_Study material_.
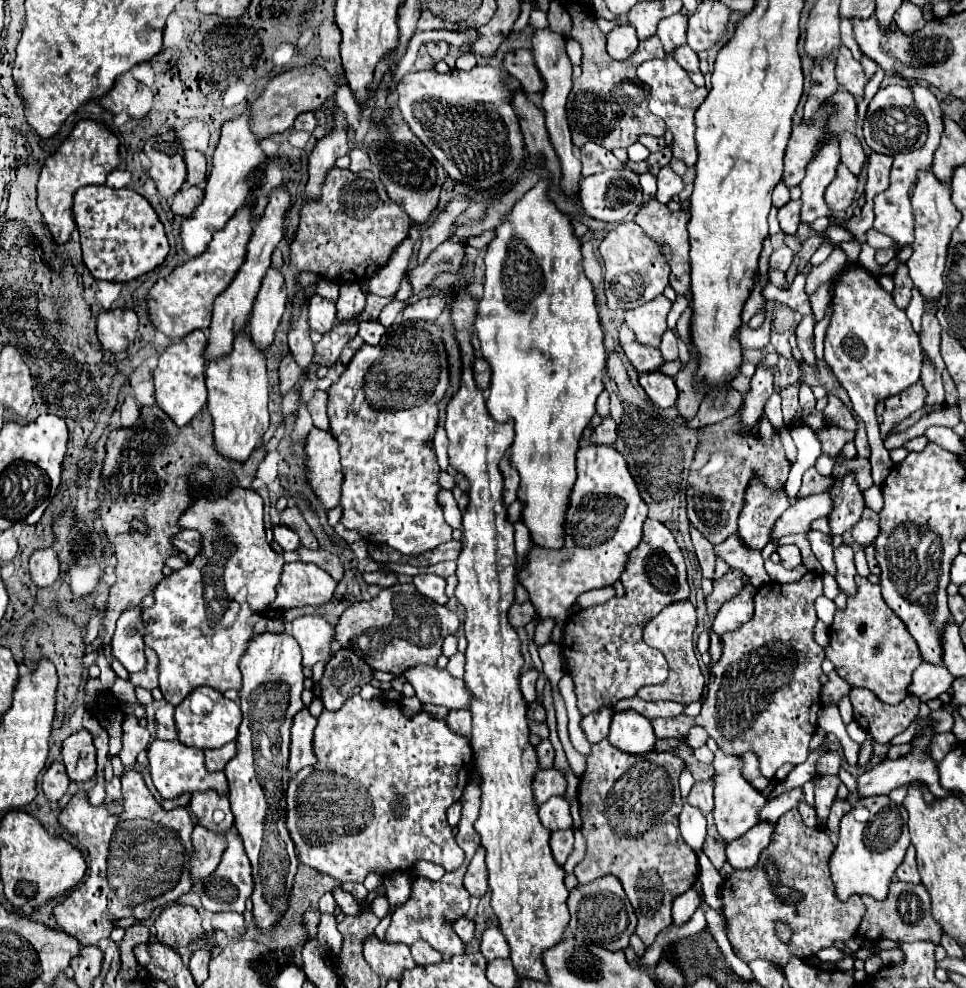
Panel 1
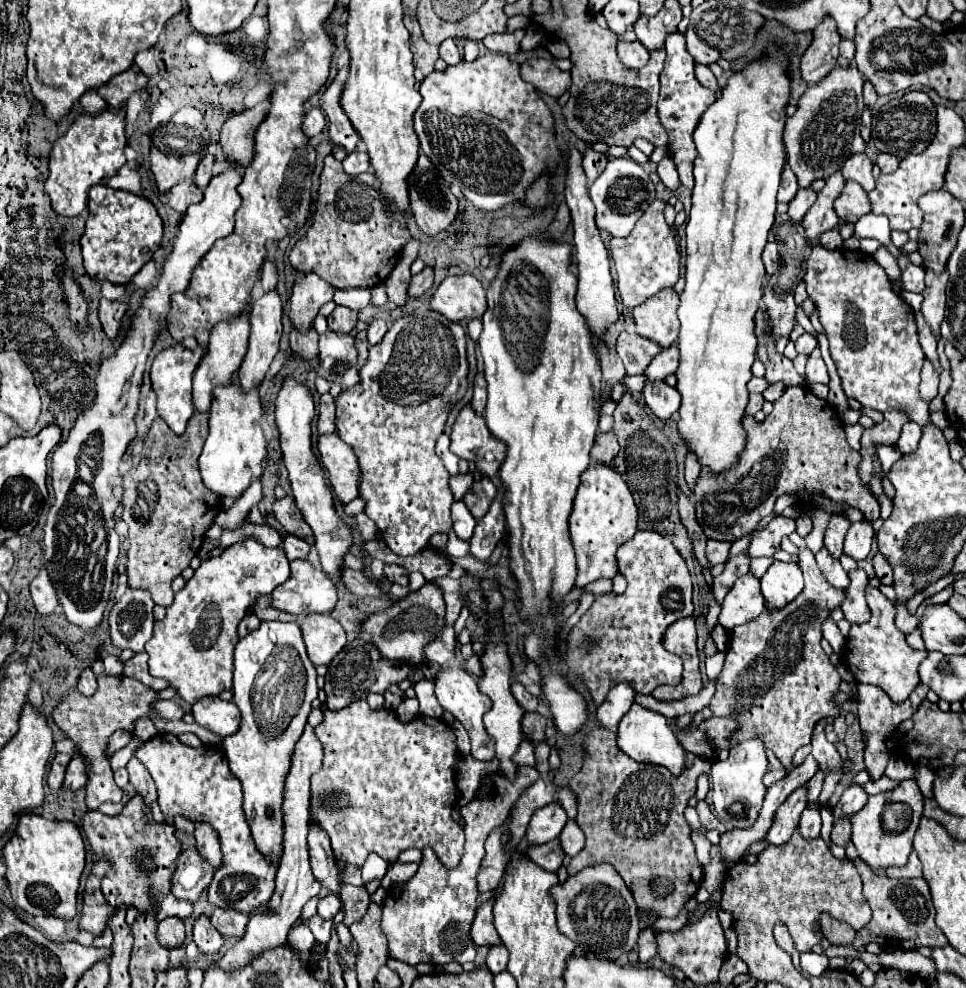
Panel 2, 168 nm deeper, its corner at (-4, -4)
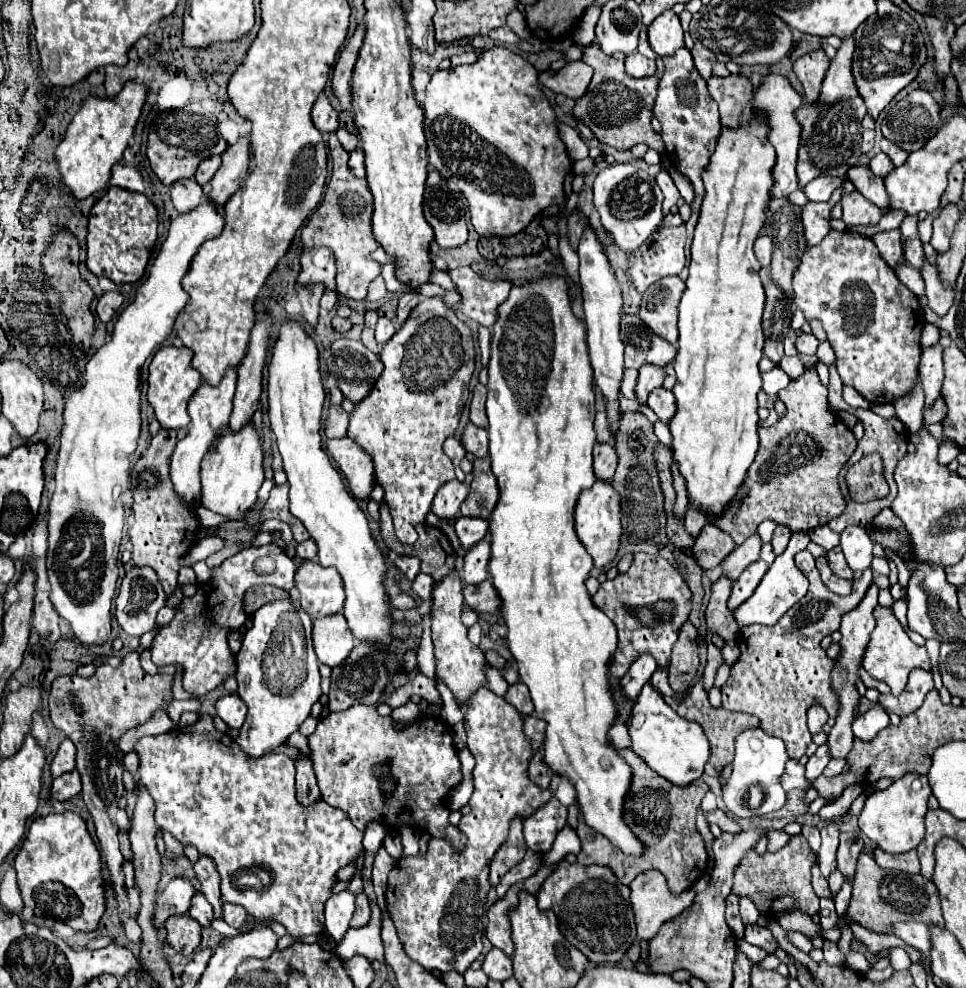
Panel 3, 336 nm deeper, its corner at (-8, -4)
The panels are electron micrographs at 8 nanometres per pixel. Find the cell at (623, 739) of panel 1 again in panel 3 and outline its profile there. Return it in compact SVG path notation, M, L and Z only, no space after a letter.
M647 682L641 690L641 694L637 696L635 700L635 706L633 706L633 714L629 718L629 734L631 734L631 750L641 756L647 766L651 770L655 770L659 776L671 780L675 786L689 786L693 780L701 778L703 774L703 768L705 764L709 762L711 758L711 744L703 732L703 728L697 724L697 722L691 722L691 720L685 720L681 718L677 712L673 712L673 708L663 700L663 696L651 686L651 682Z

_Goal of the exercise_. Every line of the data should be copied as it stands, without the images.

_Answer to the problem_.
Panel 1
Panel 2, 168 nm deeper, its corner at (-4, -4)
Panel 3, 336 nm deeper, its corner at (-8, -4)
The panels are electron micrographs at 8 nanometres per pixel. Find the cell at (623, 739) of panel 1 again in panel 3 and outline its profile there. Return it in compact SVG path notation, M, L and Z only, no space after a letter.
M647 682L641 690L641 694L637 696L635 700L635 706L633 706L633 714L629 718L629 734L631 734L631 750L641 756L647 766L651 770L655 770L659 776L671 780L675 786L689 786L693 780L701 778L703 774L703 768L705 764L709 762L711 758L711 744L703 732L703 728L697 724L697 722L691 722L691 720L685 720L681 718L677 712L673 712L673 708L663 700L663 696L651 686L651 682Z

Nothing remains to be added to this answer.